Yo, sorprendido también con un texto que no conocía, pero no alejado del concepto de este tipo de teatro que sí me es cercano, escribo desde el sosiego para decir que “Las presidentas”, en las que han realizado un trabajo encomiable Paca Gabaldón y Ana Marzoa y simplemente excepcional, Alicia Sánchez, es una especie de “esperpento austriaco”, descarnado, incisivo, corrosivo y desagradable que realiza una furibunda crítica social, desde las claves del humor negro, a la sociedad del bienestar y a los pilares de la sociedad biempensante: la familia, la religión y el Estado. Es lo que podemos llamar con toda las letras verdadero teatro antiburgués.
El propio Werner Schwab debió de pensar, tras su propia peripecia vital, que la “vida era una mierda”, pero que esa mierda estaba sustentada en causas perfectamente reconocibles, y no se reprime ni en el léxico ni en las ideas para poner sobre la escena ese mundo podrido, en el que la gente se engaña con la impostura, con la mentira, con el disimulo y con la ficción de la ilusión.  Yo afirmo que “Las presidentas”, aunque nos apeste en las narices y nos den arcadas ante lo que oímos o vemos representar, es un texto con fuerza, con contenido, en el que los elementos hiperrealistas se dan la mano con los puramente surrealistas, y todo se propone con desmesura y sumerge al público en una atmósfera inquietante, cargada de ironía, donde confluyen el drama y el humor. Es una obra del género grotesco que se enmarca en la corriente del expresionismo alemán y la renueva y que no es ajena a la muy natural y austriaca comedia negra.
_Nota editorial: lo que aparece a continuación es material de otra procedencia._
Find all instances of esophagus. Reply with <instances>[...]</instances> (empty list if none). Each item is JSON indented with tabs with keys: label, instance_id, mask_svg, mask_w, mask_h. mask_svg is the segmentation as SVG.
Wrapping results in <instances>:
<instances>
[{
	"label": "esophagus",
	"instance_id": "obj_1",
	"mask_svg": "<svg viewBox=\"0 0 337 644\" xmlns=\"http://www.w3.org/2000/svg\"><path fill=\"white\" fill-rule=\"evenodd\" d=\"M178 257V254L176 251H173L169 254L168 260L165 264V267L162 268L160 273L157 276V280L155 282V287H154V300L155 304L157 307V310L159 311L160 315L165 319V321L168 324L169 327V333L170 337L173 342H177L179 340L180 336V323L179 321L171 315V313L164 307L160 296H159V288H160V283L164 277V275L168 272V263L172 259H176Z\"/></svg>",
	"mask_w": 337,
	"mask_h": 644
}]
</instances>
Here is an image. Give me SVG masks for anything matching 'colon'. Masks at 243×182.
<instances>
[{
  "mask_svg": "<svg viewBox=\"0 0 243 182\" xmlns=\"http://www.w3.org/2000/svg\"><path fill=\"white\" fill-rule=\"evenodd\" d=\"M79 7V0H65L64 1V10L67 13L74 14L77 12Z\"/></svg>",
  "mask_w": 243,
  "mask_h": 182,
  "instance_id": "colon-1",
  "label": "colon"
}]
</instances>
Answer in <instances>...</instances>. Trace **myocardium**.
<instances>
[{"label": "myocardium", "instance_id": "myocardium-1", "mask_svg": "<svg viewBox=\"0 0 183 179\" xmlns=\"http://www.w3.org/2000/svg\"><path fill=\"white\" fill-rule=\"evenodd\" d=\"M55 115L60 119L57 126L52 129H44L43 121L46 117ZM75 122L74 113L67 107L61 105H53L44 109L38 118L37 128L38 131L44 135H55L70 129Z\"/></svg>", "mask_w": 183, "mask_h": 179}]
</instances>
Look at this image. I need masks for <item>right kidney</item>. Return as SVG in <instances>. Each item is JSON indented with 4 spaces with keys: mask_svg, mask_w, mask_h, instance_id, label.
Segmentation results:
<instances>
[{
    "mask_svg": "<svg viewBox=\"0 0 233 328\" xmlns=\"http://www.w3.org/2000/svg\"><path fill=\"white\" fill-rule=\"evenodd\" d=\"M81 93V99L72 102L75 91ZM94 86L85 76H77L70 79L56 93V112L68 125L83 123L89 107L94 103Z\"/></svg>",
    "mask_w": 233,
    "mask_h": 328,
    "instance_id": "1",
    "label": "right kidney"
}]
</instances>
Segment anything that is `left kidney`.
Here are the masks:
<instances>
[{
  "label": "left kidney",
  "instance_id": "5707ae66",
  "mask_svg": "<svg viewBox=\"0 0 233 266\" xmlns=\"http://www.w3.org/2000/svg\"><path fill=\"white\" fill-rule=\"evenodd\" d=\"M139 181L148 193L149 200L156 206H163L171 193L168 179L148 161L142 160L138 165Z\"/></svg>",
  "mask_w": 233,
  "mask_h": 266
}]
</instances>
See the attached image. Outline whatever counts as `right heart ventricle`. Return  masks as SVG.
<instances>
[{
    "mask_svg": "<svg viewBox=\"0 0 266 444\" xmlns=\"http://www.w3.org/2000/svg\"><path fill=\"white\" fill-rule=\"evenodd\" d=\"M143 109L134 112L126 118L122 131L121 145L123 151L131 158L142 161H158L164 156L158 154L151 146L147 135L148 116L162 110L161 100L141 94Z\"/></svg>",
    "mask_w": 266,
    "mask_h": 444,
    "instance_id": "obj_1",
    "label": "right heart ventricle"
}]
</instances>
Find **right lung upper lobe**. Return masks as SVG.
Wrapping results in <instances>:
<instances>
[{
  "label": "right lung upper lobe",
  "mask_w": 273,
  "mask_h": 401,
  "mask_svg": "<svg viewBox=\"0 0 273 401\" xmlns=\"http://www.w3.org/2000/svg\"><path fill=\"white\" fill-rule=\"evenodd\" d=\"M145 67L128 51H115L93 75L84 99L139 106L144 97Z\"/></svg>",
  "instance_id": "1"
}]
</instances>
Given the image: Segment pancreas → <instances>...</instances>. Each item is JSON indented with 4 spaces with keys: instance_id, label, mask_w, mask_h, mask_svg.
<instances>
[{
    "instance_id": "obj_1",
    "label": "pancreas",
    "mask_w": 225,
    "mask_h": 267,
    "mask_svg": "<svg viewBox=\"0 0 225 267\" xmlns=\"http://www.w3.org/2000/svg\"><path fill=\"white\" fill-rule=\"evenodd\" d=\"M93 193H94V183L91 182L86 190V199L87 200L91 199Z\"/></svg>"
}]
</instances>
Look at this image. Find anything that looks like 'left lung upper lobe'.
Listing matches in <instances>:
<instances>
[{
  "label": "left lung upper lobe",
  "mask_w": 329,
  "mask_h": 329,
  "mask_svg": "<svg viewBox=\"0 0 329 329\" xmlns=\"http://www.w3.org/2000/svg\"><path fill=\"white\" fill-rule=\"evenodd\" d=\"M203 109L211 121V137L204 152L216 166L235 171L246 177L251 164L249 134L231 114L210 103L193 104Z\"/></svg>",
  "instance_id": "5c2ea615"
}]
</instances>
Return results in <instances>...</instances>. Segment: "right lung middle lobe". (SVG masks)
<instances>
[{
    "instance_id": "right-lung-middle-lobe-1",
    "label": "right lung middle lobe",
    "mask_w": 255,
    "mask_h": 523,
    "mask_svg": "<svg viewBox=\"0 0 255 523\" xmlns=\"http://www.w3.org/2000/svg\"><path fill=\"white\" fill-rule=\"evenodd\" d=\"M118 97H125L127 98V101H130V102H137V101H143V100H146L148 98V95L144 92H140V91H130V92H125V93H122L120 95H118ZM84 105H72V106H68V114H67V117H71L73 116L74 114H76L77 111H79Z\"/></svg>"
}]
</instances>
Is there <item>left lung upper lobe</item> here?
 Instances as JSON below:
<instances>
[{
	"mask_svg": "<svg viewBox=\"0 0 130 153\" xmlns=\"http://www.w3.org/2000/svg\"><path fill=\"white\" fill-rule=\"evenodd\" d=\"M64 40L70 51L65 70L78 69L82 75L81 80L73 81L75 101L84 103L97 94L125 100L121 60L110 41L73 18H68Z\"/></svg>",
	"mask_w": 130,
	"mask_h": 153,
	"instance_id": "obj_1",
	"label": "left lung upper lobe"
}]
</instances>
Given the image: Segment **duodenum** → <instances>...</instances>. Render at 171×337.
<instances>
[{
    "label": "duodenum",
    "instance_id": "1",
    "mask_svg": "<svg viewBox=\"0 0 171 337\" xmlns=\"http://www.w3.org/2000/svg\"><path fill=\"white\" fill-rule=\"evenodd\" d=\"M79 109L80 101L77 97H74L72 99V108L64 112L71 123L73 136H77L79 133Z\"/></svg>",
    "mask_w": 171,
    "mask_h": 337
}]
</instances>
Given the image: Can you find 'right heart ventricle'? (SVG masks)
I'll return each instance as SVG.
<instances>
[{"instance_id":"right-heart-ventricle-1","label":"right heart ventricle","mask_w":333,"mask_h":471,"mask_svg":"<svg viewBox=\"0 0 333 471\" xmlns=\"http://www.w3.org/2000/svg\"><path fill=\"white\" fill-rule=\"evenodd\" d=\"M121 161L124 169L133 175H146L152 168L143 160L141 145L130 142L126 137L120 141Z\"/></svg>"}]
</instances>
En cierto modo, este teatro revisionista y extremo ha sido calificado a veces como postmoderno.
En síntesis, esta obra que mantiene las unidades de tiempo y de lugar, pero en la que las acciones parecen no existir, salvo que `por acción entendamos más los monólogos que las conversaciones que mantienen tres mujeres de pocos posibles, ya maduras y con pensiones mínimas, que conviven en un edificio popular y viejo, pobre en suma, que se enfrentan no solo a las penurias de su existencia, sino a su soledad y a las ficciones con las que se engañan unas a otras y a sí mismas. No dialogan para compartir problemas y solidarizarse, sino para hacer más patente el estado morboso en el que viven. Esa falta de interacción y diálogo (es muy llamativo como se suelen expresar en tercera persona) hace que la obra nos parezca un concierto a tres voces, donde cada personaje mantiene su protagonismo amurallado. Por su carácter inverosímil y a la vez grotesco, se lleva la palma el personaje absolutamente fecal de Mariedl, interpretado por Alicia Sánchez.
Werner Schwab juega una partida de ajedrez con tres peones  y contrapone los planos del sueño y la verdad, la realidad y el deseo y nos muestra con estos tres peones/mujeres la metáfora de quien vive la impostura tras la capa de la fabulación y el espejismo; quizá  y sin quizá, es la metáfora de Austria, la patria del autor. Cuando ese pacto de ficción en el que viven es violado por uno de los personajes, la fecal Mariedl, que se atreve a realizar un discurso sobre la verdadera realidad,  las otras dos se abalanzan sobre ella y le cortan el cuello, con lo que, ya puestos a describir de manera escatológica, diré que la sangre de la muerta rima con la mierda interior de las asesinas.
Buen trabajo de dirección de Juan Dolores Caballero para equilibrar a tres actrices de larga trayectoria y sobrada profesionalidad, aunque, en mi opinión, debieran enunciar la frase con más nitidez, especialmente Ana Marzoa, a la que muchos finales de enunciados no se le terminaban de entender. La escenografía realista es coherente con el contenido de la obra. La iluminación delimita perfectamente los espacios escénicos. La interpretación hay que calificarla de excelente en los personajes encarnados por Ana Marzoa y Paca Gabaldón y “de premio” la de Alicia Sánchez.
          Y, como coda, tengo que afirmar que, si no nos paramos a buscar lo que hay detrás de las palabras y de las situaciones que el autor plantea en “La presidentas”, nos quedaremos con una panorámica completa sobre la defecación en todos sus pormenores, algo que viene a ocupar más o menos un tercio de la representación y que es lo que, sin duda, muchos espectadores no han podido soportar y han abandonado la sala con la poca educación en muchos de ellos de salir taconeando sobre la madera del suelo. Pero no hay que rasgarse las vestiduras, esto también es el teatro.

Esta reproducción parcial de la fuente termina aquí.